Stored items
◆ ◆ ◆ ◆ ◆ ◆ ◆
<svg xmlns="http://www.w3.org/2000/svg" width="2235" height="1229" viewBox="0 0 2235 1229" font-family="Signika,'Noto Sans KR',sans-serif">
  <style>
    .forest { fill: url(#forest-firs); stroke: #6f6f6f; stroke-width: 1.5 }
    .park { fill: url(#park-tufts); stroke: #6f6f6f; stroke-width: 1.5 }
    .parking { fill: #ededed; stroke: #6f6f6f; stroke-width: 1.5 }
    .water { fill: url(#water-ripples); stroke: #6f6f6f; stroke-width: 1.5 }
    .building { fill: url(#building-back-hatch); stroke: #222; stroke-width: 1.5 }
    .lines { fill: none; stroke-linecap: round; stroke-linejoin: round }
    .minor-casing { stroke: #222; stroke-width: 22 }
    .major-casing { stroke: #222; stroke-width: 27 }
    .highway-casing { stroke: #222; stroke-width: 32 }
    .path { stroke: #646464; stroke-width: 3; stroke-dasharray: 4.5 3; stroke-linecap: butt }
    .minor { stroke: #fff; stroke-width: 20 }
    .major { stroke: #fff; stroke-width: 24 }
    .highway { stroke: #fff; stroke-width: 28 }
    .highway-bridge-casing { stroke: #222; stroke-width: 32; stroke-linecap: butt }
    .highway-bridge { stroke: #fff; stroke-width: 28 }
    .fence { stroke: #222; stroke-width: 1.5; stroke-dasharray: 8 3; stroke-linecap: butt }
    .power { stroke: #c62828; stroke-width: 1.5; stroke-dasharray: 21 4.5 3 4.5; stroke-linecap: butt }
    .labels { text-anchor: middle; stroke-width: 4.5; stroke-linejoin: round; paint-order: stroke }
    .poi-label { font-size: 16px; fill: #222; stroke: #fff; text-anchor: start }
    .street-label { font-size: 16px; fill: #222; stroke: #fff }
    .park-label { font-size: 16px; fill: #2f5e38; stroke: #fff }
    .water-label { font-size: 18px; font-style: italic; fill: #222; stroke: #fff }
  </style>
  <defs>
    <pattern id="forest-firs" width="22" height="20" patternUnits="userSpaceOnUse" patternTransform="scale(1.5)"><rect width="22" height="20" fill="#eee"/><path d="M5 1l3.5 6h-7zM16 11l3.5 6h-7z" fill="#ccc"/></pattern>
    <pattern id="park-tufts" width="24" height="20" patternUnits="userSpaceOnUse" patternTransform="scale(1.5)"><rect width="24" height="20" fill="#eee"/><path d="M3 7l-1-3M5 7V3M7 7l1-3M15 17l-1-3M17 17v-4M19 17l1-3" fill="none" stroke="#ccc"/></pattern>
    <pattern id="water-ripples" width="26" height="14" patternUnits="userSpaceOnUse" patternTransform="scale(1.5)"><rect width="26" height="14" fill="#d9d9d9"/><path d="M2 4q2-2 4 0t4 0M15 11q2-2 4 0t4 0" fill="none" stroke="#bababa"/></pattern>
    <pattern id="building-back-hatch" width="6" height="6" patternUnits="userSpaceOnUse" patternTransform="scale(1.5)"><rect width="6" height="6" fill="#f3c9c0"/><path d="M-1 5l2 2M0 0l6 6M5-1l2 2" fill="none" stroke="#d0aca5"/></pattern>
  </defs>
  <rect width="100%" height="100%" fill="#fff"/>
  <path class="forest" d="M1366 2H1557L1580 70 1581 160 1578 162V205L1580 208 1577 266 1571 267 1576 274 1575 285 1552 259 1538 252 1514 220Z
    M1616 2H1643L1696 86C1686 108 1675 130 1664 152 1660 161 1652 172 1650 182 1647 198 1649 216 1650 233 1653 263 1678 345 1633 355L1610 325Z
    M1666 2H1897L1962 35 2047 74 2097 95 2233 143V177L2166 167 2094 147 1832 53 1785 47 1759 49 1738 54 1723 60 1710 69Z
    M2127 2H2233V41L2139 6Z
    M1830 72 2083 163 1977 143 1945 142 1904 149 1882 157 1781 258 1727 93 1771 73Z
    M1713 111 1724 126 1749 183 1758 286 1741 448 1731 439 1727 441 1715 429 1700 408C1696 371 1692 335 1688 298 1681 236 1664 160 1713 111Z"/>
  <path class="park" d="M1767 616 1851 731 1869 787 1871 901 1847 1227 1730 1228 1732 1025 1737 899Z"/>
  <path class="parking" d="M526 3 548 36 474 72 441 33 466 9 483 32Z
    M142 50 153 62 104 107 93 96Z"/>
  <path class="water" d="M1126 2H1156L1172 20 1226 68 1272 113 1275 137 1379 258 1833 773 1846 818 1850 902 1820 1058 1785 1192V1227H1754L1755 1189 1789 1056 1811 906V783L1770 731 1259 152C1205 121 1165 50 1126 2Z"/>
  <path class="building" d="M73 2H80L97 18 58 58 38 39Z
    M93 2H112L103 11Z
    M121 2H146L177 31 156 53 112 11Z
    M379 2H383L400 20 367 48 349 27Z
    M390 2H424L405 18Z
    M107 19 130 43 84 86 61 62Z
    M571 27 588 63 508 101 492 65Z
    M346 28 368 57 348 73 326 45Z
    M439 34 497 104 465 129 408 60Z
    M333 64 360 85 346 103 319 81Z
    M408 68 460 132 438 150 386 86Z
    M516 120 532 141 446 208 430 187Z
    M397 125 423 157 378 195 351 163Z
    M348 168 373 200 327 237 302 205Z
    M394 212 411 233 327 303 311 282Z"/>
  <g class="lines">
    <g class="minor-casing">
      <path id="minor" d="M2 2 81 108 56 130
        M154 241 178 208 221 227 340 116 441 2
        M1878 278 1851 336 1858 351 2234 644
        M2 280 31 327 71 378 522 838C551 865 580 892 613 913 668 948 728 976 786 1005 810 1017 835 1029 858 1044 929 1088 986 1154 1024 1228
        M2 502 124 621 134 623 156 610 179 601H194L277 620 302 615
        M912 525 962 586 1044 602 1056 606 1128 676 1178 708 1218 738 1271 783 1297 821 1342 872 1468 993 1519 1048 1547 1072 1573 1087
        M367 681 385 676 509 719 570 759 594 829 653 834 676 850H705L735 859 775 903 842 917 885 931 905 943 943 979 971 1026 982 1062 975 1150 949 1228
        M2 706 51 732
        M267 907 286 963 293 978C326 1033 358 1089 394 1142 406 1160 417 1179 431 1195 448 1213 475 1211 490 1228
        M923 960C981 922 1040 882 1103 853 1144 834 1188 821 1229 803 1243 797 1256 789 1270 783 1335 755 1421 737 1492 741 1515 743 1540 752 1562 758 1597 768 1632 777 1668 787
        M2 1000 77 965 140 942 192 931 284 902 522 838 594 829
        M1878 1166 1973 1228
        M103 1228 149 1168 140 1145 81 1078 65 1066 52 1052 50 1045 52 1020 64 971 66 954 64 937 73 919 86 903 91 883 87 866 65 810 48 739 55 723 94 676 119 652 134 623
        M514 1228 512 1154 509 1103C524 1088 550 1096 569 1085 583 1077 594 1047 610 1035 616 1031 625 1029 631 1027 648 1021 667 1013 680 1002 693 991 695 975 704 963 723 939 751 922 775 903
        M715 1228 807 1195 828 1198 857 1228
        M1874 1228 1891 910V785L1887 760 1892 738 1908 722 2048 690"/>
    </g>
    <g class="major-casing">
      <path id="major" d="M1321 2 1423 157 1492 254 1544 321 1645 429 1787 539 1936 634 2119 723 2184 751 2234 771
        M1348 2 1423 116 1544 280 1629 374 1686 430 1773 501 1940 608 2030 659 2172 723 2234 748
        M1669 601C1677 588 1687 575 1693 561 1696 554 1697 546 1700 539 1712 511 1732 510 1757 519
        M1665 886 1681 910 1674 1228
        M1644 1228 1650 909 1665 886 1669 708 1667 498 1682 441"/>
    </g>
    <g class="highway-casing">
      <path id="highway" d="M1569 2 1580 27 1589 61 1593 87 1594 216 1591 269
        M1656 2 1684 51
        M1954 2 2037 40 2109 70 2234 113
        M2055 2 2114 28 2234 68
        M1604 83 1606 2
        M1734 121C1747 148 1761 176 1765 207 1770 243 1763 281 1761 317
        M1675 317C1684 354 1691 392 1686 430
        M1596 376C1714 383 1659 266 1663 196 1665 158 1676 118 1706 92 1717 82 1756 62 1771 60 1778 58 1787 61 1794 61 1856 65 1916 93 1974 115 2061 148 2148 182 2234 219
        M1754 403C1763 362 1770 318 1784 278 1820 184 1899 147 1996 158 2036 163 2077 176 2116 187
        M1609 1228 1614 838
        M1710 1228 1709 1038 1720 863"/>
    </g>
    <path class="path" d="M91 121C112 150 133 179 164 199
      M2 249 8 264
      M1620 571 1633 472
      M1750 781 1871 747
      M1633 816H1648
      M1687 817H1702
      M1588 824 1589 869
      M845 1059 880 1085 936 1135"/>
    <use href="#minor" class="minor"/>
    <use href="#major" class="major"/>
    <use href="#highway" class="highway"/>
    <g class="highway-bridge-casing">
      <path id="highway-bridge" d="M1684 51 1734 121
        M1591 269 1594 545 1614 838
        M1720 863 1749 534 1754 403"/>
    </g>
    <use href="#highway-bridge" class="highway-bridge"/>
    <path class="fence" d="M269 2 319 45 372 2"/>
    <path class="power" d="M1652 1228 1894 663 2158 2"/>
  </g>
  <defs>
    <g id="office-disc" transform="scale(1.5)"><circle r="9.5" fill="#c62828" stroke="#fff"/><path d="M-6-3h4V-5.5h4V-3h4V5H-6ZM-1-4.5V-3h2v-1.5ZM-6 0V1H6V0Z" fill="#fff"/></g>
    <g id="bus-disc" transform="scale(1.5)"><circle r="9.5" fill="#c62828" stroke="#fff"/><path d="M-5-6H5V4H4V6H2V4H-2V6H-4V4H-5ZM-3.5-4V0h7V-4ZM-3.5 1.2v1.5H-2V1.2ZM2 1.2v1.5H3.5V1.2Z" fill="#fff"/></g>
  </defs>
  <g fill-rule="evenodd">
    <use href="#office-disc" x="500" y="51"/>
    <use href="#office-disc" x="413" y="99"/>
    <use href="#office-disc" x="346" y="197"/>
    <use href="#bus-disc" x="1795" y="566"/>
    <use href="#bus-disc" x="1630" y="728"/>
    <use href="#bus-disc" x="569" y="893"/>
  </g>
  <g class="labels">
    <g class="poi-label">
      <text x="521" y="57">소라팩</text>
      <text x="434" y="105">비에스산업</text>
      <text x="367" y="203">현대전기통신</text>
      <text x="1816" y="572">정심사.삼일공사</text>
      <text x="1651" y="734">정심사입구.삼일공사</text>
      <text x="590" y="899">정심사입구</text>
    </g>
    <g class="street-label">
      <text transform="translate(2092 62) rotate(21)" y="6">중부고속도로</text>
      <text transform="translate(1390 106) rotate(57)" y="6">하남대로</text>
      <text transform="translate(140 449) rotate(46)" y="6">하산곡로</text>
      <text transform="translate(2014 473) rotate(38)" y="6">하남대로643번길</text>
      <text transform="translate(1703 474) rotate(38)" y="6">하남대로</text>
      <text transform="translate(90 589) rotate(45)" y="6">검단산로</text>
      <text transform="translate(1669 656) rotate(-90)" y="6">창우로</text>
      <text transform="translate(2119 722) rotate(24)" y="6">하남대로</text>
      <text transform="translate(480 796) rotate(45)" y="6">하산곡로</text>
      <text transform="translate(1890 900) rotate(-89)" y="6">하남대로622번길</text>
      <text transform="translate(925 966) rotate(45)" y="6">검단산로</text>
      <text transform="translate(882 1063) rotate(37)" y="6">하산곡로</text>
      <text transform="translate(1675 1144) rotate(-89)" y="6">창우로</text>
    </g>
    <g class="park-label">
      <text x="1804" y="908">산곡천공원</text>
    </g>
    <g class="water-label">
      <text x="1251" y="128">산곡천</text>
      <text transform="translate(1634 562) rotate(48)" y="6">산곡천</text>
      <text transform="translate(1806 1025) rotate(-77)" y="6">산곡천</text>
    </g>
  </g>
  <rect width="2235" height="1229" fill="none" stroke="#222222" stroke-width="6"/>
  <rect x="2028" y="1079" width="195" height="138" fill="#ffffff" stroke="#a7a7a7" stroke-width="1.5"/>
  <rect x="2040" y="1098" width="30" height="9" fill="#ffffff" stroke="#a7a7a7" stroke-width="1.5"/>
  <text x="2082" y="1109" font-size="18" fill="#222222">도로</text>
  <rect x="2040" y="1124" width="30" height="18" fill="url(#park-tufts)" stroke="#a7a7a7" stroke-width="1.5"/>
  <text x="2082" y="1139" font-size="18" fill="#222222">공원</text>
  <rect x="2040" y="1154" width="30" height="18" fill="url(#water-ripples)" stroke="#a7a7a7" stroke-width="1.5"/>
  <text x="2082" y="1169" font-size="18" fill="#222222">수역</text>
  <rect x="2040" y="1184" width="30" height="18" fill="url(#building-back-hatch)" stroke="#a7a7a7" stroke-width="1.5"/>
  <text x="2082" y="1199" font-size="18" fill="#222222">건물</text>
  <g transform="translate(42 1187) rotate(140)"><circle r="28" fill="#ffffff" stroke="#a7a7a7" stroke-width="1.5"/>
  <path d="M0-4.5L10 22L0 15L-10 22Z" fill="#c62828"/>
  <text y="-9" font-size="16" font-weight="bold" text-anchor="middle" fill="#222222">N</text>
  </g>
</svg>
◆ ◆ ◆ ◆ ◆ ◆ ◆
What the exercise asks: Pull out each line of the records holding the string "power".

Solved problem:
    .power { stroke: #c62828; stroke-width: 1.5; stroke-dasharray: 21 4.5 3 4.5; stroke-linecap: butt }
    <path class="power" d="M1652 1228 1894 663 2158 2"/>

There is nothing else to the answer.